RECORDS TO PROCESS>
+++

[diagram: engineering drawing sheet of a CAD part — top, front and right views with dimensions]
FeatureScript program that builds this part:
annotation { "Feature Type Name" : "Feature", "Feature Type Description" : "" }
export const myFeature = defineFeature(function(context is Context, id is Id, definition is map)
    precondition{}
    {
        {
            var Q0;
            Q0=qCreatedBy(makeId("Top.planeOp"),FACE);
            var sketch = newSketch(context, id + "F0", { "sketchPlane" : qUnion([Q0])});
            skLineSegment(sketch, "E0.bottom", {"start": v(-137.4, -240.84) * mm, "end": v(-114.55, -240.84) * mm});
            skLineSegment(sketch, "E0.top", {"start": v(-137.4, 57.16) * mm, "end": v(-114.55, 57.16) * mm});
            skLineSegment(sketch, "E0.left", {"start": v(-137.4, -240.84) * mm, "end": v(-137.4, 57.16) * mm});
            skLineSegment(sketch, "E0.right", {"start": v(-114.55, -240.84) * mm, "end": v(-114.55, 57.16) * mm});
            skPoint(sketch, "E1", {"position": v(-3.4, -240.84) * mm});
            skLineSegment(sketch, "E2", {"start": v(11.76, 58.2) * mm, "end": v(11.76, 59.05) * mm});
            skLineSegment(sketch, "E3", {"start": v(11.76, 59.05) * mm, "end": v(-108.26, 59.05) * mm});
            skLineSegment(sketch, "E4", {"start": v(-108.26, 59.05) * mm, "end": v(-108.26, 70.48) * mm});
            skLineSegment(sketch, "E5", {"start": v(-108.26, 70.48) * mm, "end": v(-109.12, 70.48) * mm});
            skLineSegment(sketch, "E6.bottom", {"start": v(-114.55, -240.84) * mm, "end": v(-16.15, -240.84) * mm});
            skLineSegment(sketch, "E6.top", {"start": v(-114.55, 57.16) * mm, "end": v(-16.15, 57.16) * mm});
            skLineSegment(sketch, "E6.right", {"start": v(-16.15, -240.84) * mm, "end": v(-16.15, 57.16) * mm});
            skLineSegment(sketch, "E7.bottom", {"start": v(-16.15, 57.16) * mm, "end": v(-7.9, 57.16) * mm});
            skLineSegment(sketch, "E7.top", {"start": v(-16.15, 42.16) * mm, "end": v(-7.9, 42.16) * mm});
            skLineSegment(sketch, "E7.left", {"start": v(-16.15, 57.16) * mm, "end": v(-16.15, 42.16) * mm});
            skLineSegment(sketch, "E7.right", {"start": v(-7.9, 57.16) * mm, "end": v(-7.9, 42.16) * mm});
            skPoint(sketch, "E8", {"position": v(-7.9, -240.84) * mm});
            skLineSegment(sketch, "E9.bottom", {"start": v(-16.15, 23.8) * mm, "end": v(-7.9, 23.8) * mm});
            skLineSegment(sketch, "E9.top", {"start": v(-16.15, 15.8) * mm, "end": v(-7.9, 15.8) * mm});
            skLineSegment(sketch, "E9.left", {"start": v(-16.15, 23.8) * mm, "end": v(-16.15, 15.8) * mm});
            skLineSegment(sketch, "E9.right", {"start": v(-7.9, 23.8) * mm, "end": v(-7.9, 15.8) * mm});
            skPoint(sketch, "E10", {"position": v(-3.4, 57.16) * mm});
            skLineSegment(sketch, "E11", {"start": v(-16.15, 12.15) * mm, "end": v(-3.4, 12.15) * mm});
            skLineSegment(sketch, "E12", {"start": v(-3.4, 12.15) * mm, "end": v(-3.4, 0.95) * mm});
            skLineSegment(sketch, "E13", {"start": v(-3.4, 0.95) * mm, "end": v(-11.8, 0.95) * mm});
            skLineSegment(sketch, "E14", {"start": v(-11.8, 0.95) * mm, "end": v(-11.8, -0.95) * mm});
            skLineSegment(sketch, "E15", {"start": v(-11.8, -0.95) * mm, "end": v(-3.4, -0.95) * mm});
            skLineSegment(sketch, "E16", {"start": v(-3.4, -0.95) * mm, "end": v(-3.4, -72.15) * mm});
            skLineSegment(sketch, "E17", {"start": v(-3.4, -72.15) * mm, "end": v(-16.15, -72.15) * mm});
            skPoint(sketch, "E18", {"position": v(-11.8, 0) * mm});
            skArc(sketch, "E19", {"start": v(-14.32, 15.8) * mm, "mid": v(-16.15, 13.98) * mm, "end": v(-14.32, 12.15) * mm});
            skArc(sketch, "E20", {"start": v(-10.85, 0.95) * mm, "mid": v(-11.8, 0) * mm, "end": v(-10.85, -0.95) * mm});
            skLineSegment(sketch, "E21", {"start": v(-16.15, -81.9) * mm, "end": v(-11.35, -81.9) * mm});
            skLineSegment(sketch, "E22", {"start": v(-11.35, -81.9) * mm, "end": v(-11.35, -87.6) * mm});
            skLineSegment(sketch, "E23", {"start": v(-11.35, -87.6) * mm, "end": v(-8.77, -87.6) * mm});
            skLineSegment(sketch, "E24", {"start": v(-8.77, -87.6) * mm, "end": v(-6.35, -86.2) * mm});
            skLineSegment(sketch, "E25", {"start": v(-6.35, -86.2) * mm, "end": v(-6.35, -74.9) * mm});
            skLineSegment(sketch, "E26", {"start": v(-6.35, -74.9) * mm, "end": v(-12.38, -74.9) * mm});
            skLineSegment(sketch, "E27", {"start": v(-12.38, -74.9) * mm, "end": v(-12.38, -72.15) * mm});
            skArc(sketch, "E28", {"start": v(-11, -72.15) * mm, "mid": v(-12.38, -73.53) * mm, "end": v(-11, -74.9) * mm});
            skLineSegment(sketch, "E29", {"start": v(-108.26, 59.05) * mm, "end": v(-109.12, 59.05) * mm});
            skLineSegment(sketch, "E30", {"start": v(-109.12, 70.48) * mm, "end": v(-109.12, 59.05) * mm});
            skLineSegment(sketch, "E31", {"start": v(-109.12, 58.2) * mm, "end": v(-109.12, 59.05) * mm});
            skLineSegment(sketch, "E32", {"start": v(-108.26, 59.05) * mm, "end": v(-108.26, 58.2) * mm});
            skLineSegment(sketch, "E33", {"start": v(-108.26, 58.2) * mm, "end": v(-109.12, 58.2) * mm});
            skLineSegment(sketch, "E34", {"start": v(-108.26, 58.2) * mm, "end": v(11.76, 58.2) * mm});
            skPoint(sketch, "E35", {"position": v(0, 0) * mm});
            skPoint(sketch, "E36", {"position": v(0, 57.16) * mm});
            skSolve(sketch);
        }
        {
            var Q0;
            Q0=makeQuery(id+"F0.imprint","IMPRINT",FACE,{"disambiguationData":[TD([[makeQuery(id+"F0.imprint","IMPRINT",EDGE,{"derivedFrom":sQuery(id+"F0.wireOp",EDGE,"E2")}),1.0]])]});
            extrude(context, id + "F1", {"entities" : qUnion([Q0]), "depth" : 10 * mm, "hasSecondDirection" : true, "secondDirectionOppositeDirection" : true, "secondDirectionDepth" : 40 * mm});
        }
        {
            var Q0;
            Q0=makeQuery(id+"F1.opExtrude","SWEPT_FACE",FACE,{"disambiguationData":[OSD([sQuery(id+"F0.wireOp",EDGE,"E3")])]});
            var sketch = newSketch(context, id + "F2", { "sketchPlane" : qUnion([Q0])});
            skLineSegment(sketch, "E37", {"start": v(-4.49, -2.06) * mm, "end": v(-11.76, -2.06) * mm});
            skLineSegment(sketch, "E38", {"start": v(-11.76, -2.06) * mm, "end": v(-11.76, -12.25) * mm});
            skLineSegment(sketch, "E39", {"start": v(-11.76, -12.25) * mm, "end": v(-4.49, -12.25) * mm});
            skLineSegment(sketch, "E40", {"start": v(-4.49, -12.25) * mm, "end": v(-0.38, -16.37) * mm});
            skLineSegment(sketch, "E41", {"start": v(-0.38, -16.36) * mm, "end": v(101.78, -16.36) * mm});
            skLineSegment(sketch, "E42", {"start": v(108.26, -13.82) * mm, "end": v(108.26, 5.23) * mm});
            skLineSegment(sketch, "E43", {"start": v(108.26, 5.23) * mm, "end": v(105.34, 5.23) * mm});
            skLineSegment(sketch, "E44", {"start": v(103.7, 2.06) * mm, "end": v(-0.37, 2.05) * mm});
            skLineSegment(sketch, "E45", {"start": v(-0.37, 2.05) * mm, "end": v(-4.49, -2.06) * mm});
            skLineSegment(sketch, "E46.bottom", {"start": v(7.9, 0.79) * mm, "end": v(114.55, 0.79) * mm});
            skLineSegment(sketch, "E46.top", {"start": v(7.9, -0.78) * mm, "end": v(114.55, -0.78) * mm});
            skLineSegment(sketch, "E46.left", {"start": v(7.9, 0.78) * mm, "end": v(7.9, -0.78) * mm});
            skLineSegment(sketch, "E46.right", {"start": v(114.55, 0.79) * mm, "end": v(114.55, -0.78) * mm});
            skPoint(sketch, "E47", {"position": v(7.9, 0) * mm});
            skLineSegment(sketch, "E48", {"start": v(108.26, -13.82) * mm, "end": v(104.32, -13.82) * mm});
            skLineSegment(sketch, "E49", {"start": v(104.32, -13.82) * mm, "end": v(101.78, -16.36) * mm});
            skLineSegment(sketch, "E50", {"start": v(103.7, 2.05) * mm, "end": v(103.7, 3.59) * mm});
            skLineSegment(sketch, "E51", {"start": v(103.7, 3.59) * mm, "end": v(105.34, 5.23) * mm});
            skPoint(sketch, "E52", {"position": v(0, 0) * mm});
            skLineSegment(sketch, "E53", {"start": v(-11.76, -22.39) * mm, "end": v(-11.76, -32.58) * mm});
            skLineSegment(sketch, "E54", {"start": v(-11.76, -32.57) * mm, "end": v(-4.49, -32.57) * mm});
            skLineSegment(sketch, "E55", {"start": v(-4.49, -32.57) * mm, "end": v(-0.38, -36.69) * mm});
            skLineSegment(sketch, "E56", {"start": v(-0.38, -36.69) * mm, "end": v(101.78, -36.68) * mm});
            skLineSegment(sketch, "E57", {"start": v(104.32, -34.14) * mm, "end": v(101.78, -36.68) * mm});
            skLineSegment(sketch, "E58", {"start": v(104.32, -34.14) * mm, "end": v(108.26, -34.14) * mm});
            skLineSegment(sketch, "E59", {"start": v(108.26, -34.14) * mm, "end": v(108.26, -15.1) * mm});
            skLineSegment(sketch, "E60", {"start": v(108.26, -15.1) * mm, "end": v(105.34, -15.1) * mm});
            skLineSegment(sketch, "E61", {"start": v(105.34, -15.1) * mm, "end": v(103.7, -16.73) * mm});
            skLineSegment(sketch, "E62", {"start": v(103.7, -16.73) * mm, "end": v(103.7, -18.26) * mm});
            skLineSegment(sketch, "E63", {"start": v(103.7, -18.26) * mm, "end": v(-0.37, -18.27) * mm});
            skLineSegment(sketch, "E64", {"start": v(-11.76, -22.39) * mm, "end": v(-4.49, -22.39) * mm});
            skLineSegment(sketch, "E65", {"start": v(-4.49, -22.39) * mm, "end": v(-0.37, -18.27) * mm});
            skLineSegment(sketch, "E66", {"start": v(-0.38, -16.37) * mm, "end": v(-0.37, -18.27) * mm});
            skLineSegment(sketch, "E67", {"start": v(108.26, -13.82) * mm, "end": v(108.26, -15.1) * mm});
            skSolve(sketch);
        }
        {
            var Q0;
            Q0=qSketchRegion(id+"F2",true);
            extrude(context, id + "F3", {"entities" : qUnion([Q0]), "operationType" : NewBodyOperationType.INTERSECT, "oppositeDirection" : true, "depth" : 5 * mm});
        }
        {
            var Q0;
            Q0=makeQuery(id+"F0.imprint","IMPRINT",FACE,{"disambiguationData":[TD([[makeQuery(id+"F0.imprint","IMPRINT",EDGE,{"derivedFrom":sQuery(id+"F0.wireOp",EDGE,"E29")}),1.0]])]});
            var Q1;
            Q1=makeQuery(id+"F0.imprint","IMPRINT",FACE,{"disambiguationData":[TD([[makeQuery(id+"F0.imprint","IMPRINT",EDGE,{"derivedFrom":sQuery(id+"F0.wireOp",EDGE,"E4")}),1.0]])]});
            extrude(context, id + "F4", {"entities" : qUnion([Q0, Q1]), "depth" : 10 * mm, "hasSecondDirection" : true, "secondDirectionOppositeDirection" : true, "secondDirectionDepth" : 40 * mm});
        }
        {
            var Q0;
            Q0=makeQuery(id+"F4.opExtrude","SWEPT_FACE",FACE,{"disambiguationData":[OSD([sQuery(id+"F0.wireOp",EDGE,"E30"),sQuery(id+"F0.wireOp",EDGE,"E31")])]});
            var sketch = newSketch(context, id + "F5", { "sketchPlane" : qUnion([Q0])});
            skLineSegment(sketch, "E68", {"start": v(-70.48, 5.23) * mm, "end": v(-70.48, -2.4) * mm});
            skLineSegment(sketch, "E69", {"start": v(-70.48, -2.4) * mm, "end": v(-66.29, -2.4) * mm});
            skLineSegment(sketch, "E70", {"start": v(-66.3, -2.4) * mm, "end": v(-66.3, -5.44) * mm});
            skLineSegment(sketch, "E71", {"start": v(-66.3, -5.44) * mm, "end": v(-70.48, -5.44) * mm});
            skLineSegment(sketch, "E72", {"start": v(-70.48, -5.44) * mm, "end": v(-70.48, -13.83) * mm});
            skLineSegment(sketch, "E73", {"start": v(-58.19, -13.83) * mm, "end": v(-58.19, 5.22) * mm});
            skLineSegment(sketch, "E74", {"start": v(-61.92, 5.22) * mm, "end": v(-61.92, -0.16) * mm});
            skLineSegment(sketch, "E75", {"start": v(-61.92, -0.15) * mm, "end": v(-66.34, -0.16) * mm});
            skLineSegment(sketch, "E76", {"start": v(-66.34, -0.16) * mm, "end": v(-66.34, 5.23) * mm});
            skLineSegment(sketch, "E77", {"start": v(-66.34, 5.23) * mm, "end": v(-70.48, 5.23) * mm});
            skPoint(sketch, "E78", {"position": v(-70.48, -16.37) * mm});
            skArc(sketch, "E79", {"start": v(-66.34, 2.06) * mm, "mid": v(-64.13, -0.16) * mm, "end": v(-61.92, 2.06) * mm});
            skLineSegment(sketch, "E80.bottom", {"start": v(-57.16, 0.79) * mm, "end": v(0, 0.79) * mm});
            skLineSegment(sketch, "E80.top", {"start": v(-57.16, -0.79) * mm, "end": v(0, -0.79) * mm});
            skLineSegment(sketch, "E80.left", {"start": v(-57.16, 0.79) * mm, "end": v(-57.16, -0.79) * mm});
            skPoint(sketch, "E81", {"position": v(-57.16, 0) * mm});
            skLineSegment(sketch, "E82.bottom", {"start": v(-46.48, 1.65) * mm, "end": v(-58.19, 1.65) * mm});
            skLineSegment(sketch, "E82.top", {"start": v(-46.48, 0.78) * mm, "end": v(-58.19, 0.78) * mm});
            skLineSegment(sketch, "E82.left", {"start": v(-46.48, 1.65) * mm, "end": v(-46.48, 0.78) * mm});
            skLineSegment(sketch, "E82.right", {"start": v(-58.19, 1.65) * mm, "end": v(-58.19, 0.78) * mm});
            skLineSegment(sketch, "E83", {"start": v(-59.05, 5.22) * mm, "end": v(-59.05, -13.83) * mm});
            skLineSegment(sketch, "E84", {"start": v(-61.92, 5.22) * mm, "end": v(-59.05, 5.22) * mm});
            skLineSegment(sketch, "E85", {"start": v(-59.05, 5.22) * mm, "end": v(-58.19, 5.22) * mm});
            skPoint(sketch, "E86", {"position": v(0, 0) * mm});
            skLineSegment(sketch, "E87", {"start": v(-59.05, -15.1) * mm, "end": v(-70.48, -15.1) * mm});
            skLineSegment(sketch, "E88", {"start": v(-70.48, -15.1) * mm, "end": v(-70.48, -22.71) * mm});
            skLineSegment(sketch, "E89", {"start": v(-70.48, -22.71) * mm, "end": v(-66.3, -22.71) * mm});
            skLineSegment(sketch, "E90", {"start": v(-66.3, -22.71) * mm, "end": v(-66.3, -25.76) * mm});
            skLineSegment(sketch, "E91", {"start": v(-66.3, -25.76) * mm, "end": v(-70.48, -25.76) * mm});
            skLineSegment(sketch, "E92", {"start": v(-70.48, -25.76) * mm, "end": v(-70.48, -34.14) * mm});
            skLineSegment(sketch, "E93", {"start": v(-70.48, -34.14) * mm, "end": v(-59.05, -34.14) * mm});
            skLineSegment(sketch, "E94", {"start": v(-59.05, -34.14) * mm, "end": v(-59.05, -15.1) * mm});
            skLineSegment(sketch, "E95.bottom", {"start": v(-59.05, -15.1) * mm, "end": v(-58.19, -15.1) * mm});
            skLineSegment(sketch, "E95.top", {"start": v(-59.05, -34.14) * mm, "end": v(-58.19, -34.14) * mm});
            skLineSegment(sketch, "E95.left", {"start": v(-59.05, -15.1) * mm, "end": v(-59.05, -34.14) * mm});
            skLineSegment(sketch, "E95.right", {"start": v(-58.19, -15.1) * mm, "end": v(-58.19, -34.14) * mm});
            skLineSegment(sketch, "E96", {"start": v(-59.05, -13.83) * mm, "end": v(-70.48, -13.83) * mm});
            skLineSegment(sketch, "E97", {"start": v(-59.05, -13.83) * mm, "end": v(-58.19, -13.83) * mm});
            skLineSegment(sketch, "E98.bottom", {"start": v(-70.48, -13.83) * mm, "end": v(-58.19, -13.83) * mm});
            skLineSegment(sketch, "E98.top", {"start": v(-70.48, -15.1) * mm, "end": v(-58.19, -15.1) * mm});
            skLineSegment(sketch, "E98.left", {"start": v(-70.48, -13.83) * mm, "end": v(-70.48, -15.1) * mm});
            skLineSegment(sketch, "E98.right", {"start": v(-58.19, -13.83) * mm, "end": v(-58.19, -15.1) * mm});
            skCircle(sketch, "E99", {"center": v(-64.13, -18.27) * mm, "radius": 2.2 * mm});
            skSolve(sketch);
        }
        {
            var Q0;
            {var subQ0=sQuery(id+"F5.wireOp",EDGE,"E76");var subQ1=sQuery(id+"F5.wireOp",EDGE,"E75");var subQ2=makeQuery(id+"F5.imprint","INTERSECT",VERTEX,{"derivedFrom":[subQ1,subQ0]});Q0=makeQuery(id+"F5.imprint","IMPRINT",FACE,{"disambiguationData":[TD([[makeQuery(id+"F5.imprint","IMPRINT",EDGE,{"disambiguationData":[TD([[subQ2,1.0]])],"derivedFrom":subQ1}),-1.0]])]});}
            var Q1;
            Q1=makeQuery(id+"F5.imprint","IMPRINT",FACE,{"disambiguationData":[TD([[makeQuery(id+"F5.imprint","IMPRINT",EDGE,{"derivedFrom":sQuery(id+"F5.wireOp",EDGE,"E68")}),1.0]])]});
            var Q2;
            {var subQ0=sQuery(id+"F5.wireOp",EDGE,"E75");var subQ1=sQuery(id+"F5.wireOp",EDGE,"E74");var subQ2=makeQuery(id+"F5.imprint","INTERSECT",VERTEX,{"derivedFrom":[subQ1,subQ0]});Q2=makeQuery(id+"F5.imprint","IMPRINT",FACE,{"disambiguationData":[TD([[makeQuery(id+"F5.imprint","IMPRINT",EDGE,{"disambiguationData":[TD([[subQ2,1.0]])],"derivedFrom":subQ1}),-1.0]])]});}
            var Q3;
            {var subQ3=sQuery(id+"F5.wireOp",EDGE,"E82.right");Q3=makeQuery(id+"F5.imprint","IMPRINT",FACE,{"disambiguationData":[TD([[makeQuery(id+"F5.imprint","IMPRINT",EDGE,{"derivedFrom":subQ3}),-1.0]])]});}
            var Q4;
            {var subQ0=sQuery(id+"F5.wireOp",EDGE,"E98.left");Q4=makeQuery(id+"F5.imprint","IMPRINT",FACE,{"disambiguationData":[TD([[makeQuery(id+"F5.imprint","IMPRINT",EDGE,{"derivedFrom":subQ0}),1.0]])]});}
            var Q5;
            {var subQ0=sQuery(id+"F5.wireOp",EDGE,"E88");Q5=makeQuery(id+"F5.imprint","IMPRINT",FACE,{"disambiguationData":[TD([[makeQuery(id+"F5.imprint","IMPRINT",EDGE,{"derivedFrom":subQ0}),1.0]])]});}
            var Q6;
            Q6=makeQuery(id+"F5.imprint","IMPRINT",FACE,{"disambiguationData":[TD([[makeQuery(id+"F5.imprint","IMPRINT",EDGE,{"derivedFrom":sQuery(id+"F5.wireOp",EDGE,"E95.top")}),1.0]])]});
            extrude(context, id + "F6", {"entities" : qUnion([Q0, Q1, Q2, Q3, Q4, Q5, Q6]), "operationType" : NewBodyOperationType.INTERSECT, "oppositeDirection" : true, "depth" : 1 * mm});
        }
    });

+++

TASK GOAL> Collect every line in the records that contains the string "right", and copy each one out in full.

ANSWER TO THIS EXERCISE>
[diagram: engineering drawing sheet of a CAD part — top, front and right views with dimensions]
            skLineSegment(sketch, "E0.right", {"start": v(-114.55, -240.84) * mm, "end": v(-114.55, 57.16) * mm});
            skLineSegment(sketch, "E6.right", {"start": v(-16.15, -240.84) * mm, "end": v(-16.15, 57.16) * mm});
            skLineSegment(sketch, "E7.right", {"start": v(-7.9, 57.16) * mm, "end": v(-7.9, 42.16) * mm});
            skLineSegment(sketch, "E9.right", {"start": v(-7.9, 23.8) * mm, "end": v(-7.9, 15.8) * mm});
            skLineSegment(sketch, "E46.right", {"start": v(114.55, 0.79) * mm, "end": v(114.55, -0.78) * mm});
            skLineSegment(sketch, "E82.right", {"start": v(-58.19, 1.65) * mm, "end": v(-58.19, 0.78) * mm});
            skLineSegment(sketch, "E95.right", {"start": v(-58.19, -15.1) * mm, "end": v(-58.19, -34.14) * mm});
            skLineSegment(sketch, "E98.right", {"start": v(-58.19, -13.83) * mm, "end": v(-58.19, -15.1) * mm});
            {var subQ3=sQuery(id+"F5.wireOp",EDGE,"E82.right");Q3=makeQuery(id+"F5.imprint","IMPRINT",FACE,{"disambiguationData":[TD([[makeQuery(id+"F5.imprint","IMPRINT",EDGE,{"derivedFrom":subQ3}),-1.0]])]});}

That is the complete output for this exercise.